Temperature records have tumbled across South Australia, with the city of Adelaide experiencing its hottest day on record, as the second heatwave in as many weeks hit southern parts of Australia.

Adelaide hit 46.6C on Thursday afternoon, the hottest temperature recording in any Australian state capital city since records began 80 years ago.

The Red Lion, a pub in the city’s Elizabeth North suburb, promised to hand out free beers if the mercury rose above 45C. By 1pm, there was a line out the door and round the block.

This guy, Muoi Pham, 60, is a legend. Brought free water to those waiting in line at The Red Lion without shade. Gave me a bottle for free too. This is the Elizabeth I know. #adelaide #heatwave pic.twitter.com/t5aGdU2ejk

— Royce Kurmelovs (@RoyceRk2) January 24, 2019

In Port Augusta, 300km north-west, an all-time record was also set, as the city hit 49.5C.

Last week, temperatures in Adelaide, home to 1.3 million people, hit 45C, sending homelessness shelters into a “code red”, and sparking fears of another mass fish death in the Menindee Lakes in the neighbouring state of New South Wales.

In central and western Australia, local authorities were forced to carry out an emergency animal cull, shooting 2,500 camels – and potentially a further hundred feral horses – who were dying of thirst.

Just so we're clear, being the hottest place on Earth is not the way that I had hoped Australia would be leading the world re. #climatechange when I started working on this thing ... but it's probably what our current level of policy ambition deserves.#climatecrisis #auspol pic.twitter.com/oPnEilRpcv

— Alexei T (@AlexeiPT) January 24, 2019

The hottest places in the world right now: https://t.co/IZVNXXi28R pic.twitter.com/y6D2h1FGEV

— Ketan Joshi (@KetanJ0) January 24, 2019

On Thursday, 17 records were broken across South Australia, either of all-time temperatures or January records.
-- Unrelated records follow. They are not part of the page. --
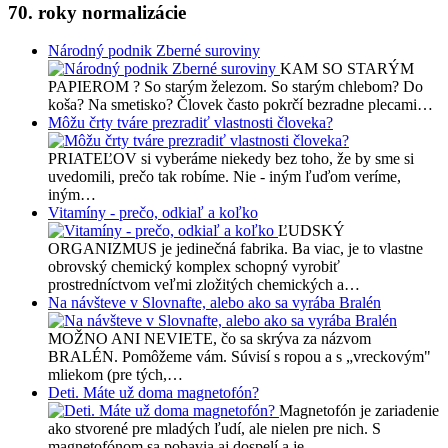
70. roky normalizácie
Národný podnik Zberné suroviny
KAM SO STARÝM
PAPIEROM ? So starým železom. So starým chlebom? Do
koša? Na smetisko? Človek často pokrčí bezradne plecami…
Môžu črty tváre prezradiť vlastnosti človeka?
PRIATEĽOV si vyberáme niekedy bez toho, že by sme si
uvedomili, prečo tak robíme. Nie - iným ľuďom veríme,
iným…
Vitamíny - prečo, odkiaľ a koľko
ĽUDSKÝ
ORGANIZMUS je jedinečná fabrika. Ba viac, je to vlastne
obrovský chemický komplex schopný vyrobiť
prostredníctvom veľmi zložitých chemických a…
Na návšteve v Slovnafte, alebo ako sa vyrába Bralén
MOŽNO ANI NEVIETE, čo sa skrýva za názvom
BRALÉN. Pomôžeme vám. Súvisí s ropou a s „vreckovým"
mliekom (pre tých,…
Deti. Máte už doma magnetofón?
Magnetofón je zariadenie
ako stvorené pre mladých ľudí, ale nielen pre nich. S
magnetofónom sa pobavia aj dospelí a je…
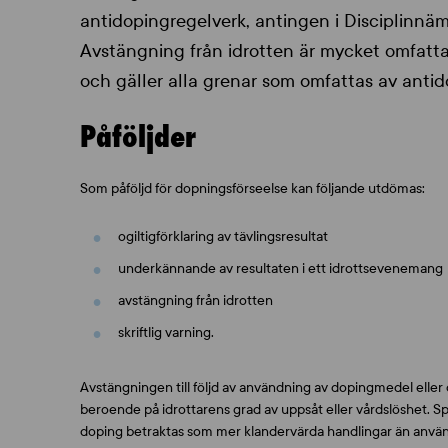
antidopingregelverk, antingen i Disciplinnä
Avstängning från idrotten är mycket omfatta
och gäller alla grenar som omfattas av antid
Påföljder
Som påföljd för dopningsförseelse kan följande utdömas:
ogiltigförklaring av tävlingsresultat
underkännande av resultaten i ett idrottsevenemang
avstängning från idrotten
skriftlig varning.
Avstängningen till följd av användning av dopingmedel eller
beroende på idrottarens grad av uppsåt eller vårdslöshet.
doping betraktas som mer klandervärda handlingar än använd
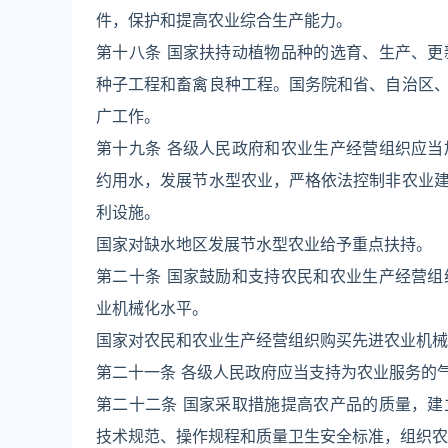
件，保护和提高农业综合生产能力。
第十八条 国家扶持动植物品种的选育、生产、
种子工程和畜禽良种工程。国务院和省、自治区
广工作。
第十九条 各级人民政府和农业生产经营组织应
约用水，发展节水型农业，严格依法控制非农业
利设施。
国家对缺水地区发展节水型农业给予重点扶持。
第二十条 国家鼓励和支持农民和农业生产经营
业机械化水平。
国家对农民和农业生产经营组织购买先进农业机械
第二十一条 各级人民政府应当支持为农业服务的
第二十二条 国家采取措施提高农产品的质量，
技术规范、操作规程和质量卫生安全标准，组织农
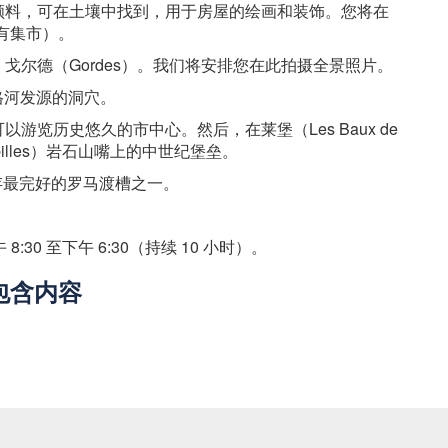
颜料，可在土壤中找到，用于房屋的绘画和装饰。您将在
有集市）。
戈尔德（Gordes）。我们将安排您在此拍摄全景照片。
前往索格河发源的洞穴。
览历史悠久的市中心。然后，在莱堡（Les Baux de
pilles）岩石山嘴上的中世纪堡垒。
是保存最完好的罗马渡槽之一。
 8:30 至下午 6:30（持续 10 小时）。
包含内容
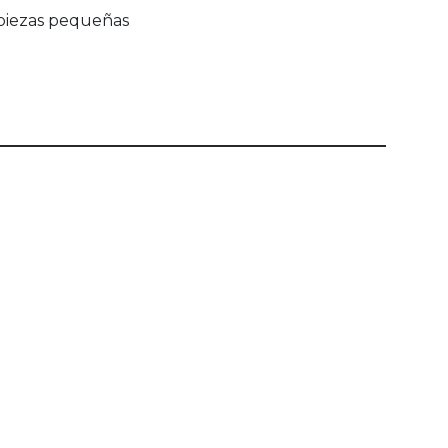
e piezas pequeñas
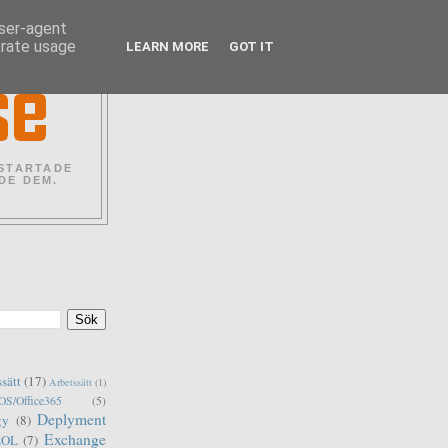
user-agent
erate usage
LEARN MORE
GOT IT
 STARTADE
DE DEM.
ssätt
(17)
Arbetssätt
(1)
S/Office365
(5)
Deplyment
gy
(8)
Exchange
EOL
(7)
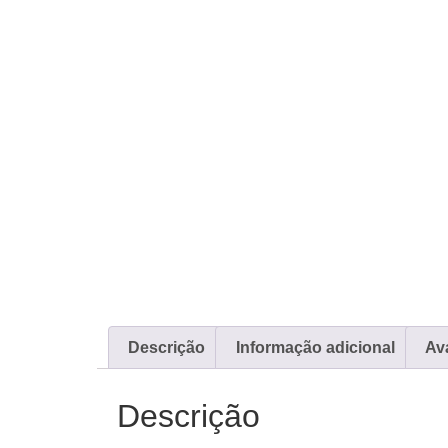
Descrição
Informação adicional
Ava
Descrição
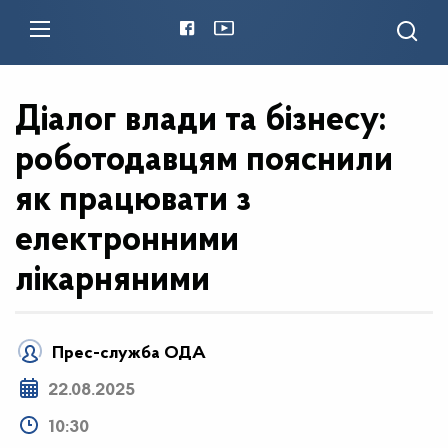
Діалог влади та бізнесу:
роботодавцям пояснили
як працювати з
електронними
лікарняними
Прес-служба ОДА
22.08.2025
10:30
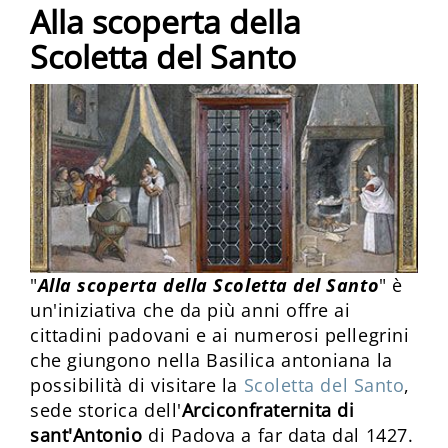
Alla scoperta della
Scoletta del Santo
"
Alla scoperta della Scoletta del Santo
" è
un'iniziativa che da più anni offre ai
cittadini padovani e ai numerosi pellegrini
che giungono nella Basilica antoniana la
possibilità di visitare la
Scoletta del Santo
,
sede storica dell'
Arciconfraternita di
sant'Antonio
di Padova a far data dal 1427.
Sternhouse Bay (45.6C), Port Lincoln (47C), Minnipa (47.3), and Snowtown (47.3C) were among the hottest, with Snowtown beating its previous record by 1.3C.

RECORDS: Stenhouse Bay has easily surpassed its previous record of 44.0C (on 16 Jan & and 2 Feb 2014), and is now 45.6C. Adelaide Airport is also a record at 44.3C (previous record 44.1C 4th Jan 2013). Roseworthy is at 46.9 (prev record 46.7 on 28 Jan 2009).

— Bureau of Meteorology, South Australia (@BOM_SA) January 24, 2019

Thursday’s heat is set to spread across the states of Victoria and New South Wales, just days after an earlier record-breaking heatwave passed across the country.

Last week, a dozen heat records fell, with nine alone in NSW. The small NSW outpost of Noona, around 800km west of Sydney, recorded the country’s highest ever overnight minimum temperature of 35.9C.

The back-to-back heatwaves are part of a summer that the Bureau of Meteorology predicted as being hotter and drier than average, partially as a result of climate change.

On Friday, Victoria will become the “hottest place in Australia”, according to Jonathan How from the bureau.

The cities of Mildura, Swan Hill and Echuca are set for 46C, which could break records.

In Melbourne, as Novak Djokovic and Lucas Pouille settle in for the semi-finals of the Australian Open, the maximum temperature will be 43C, with 44C in some suburbs.